Love Is Blind, Netflix’s latest foray into televised social experiments, posits whether or not it is possible to fall in love with a person they have never seen before. It’s an intriguing thought exercise, a fun scenario to discuss at dinner, but not necessarily the best idea to execute. “We live in such a connected and distracted world,” host Nick Lachey says, standing rigidly next to his wife, Vanessa. “But everyone wants to be loved for who they are.”
It is not a radical act to state that human beings want to be loved for who they are and not just what they look like; however, ensconcing 30 willing participants in a facility somewhere in the Atlanta metropolitan region and seeing if this is actually true is, at least at the outset. The 30 participants, all of whom seem to be very, very interested in the notion of finding their forever person and willing to do so on television, lock themselves in pods and speak to their prospective future life partner through a wall. After 10 days of interacting with strangers, the couples in question have to decide whether or not they want to get engaged. If they do, they get to stay—and also see the person they’ve been communicating with through a wall. If not, their time is up, and that’s the end of that.
There is something sickly and sweet about wanting love so badly that you would willingly go on this show to prove it.
The first few episodes are genuinely interesting television, only because there is something so admirable about the participants and their vulnerability, feigned or otherwise. There is something sickly and sweet about wanting love so badly that you would willingly go on this show to prove it. But, there is also something more important to be said about caution. “At this point, I can see both of them being my husband, which is crazy,” a contestant muses early on in the beginning. Yes, it is. It doesn’t make a lick of sense. The transformative power of love is one thing, and I understand that human beings are hardwired for connection, but I also believe that if you say that you love someone who you’ve only spoken to through a thin wall, that might not be the whole truth.

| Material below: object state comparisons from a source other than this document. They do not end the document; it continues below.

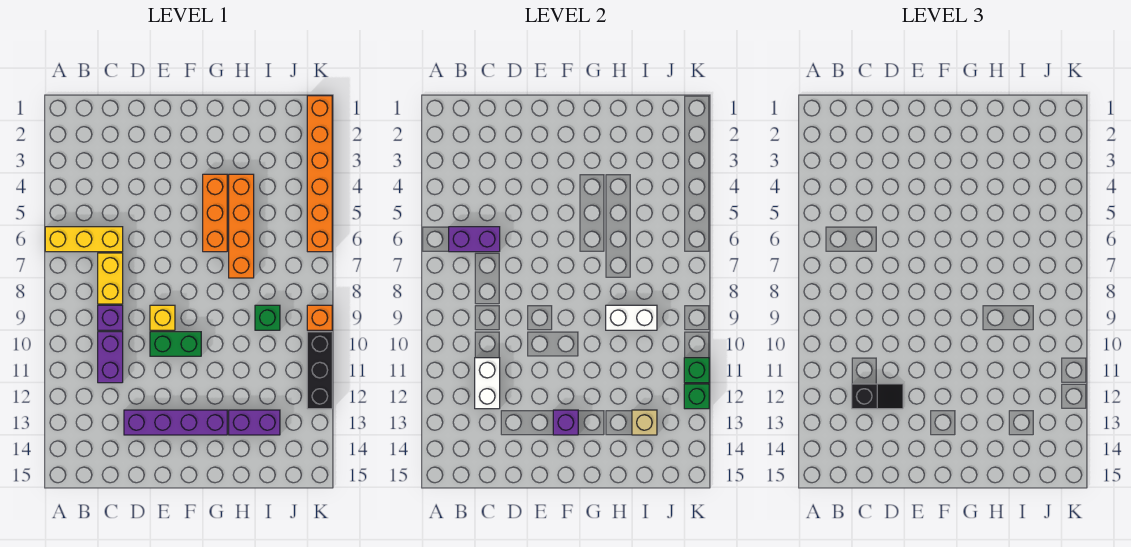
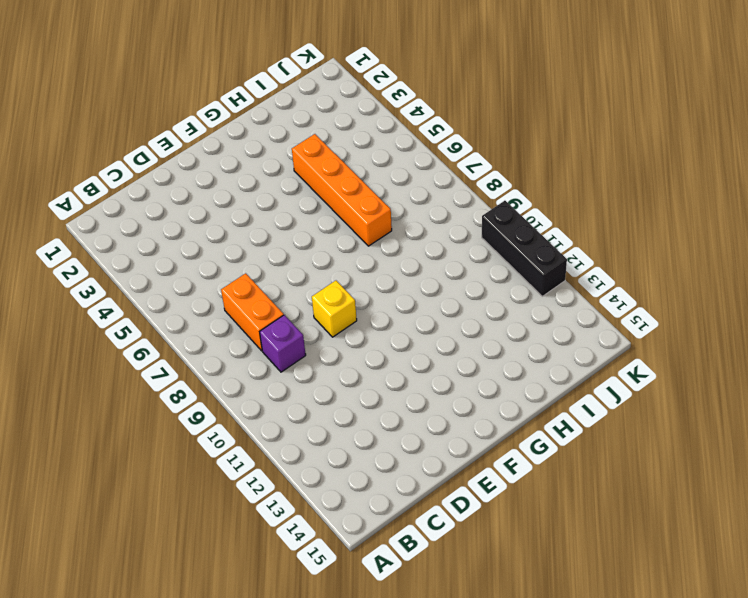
orange brick C7:C8 level 1 -> yellow brick C7:C8 level 1
none -> yellow brick A6:C6 level 1
none -> purple brick C10:C11 level 1
none -> purple brick D13:G13 level 1

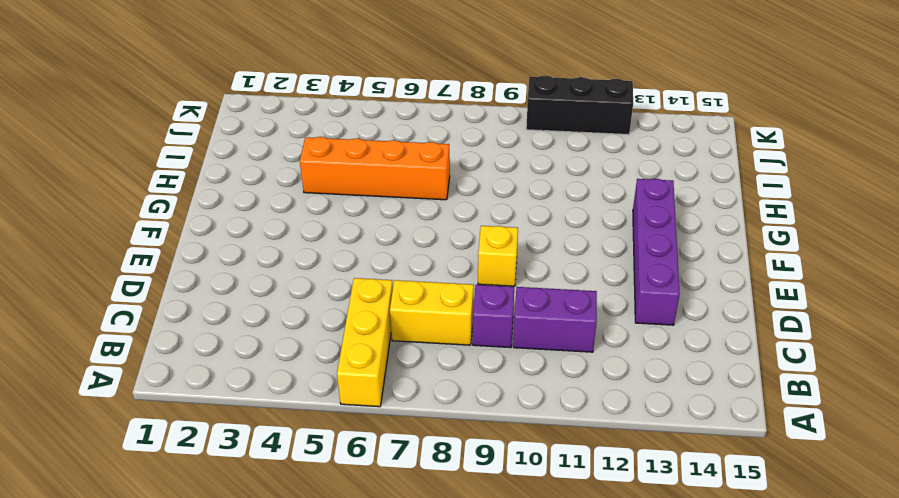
none -> green brick E10:F10 level 1
none -> orange brick G4:G6 level 1
none -> purple brick H13:I13 level 1

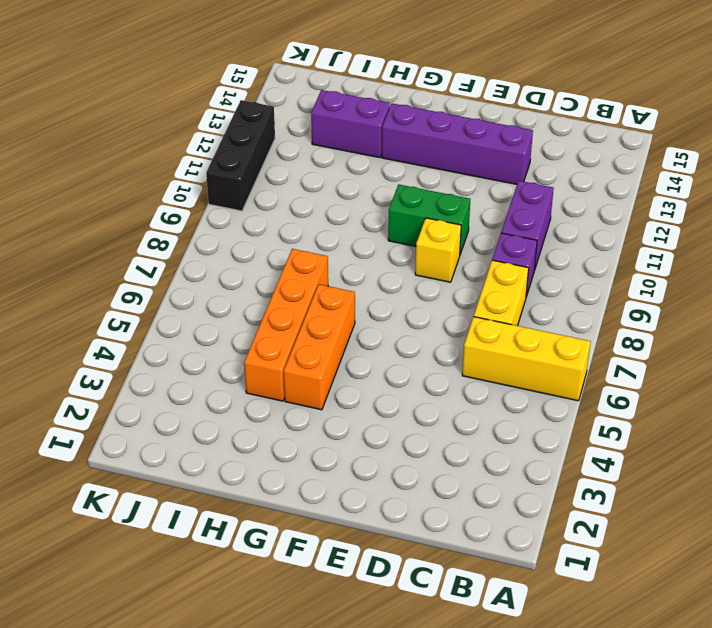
none -> green brick I9 level 1
none -> orange brick K1:K6 level 1
none -> orange brick K9 level 1

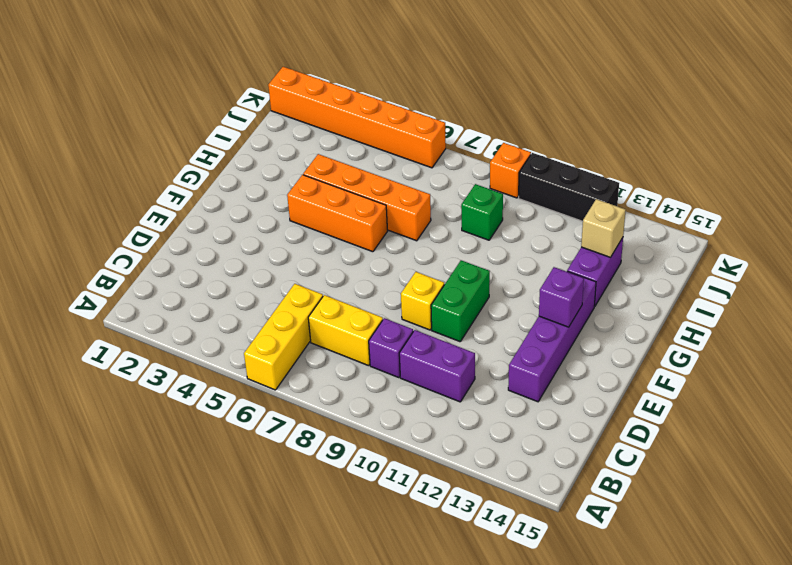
none -> purple brick B6:C6 level 2
none -> white brick C11:C12 level 2
none -> white brick H9:I9 level 2

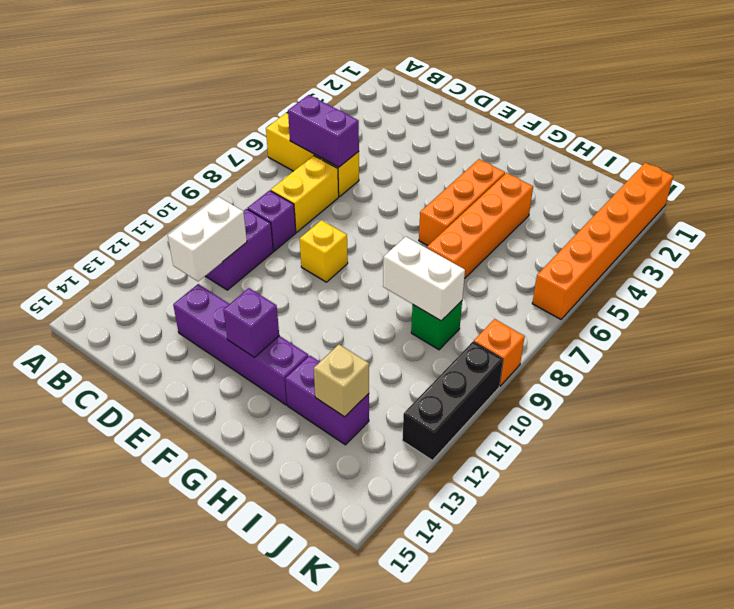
none -> green brick E10:F10 level 1
none -> green brick K11 level 2
none -> green brick K12 level 2

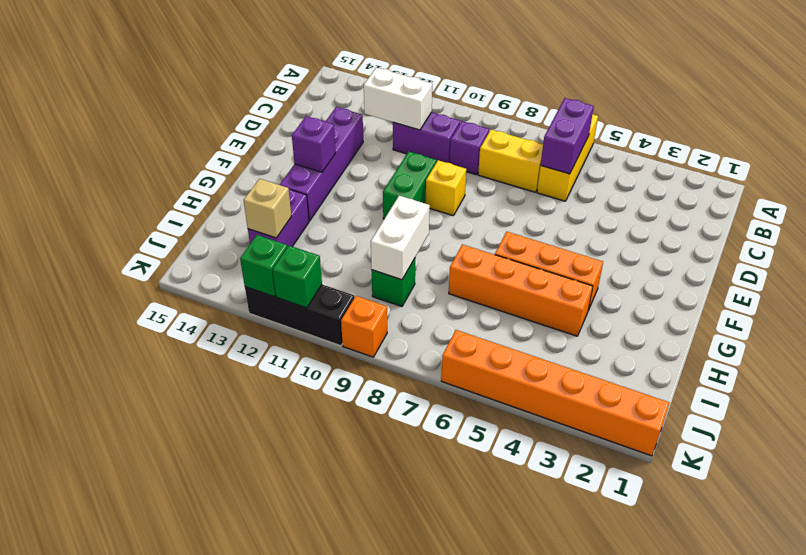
none -> black slope C12:D12 level 3 top C

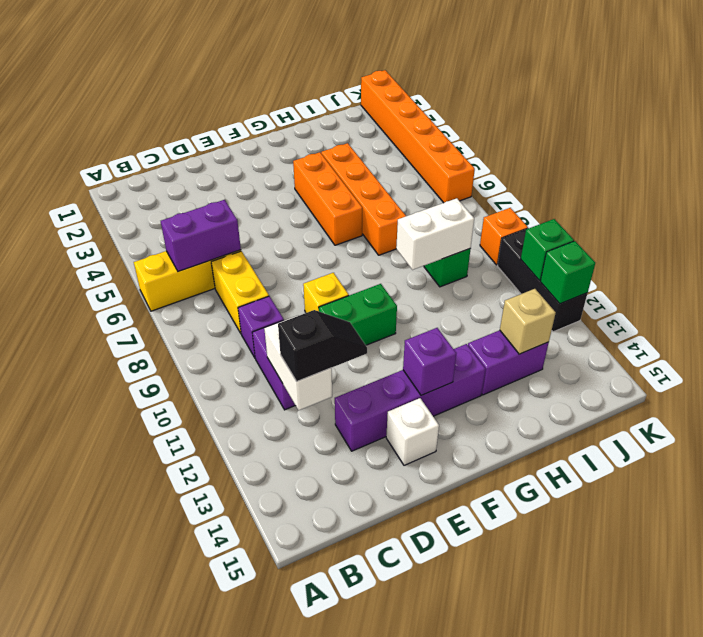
white brick E14 level 1 -> none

Unlike other reality TV dating shows, the setup of Love Is Blind leaves little room for strategy. The fact that these people are speaking to each other through a wall at the outset and not in front of a well-trained production crew means that they are at least attempting some form of honesty. But the time constraint forces the couples to pair up quickly, just so that they can see each other. Watching near-strangers profess their love over the span of a tightly edited few days brings to mind the heady feeling of dating apps, where small talk is merely a precursor to the in-person meeting: trusting another human being with whom you’ve only engaged in flirty banter that they won’t dismember you in an alley, or even worse, just not show up.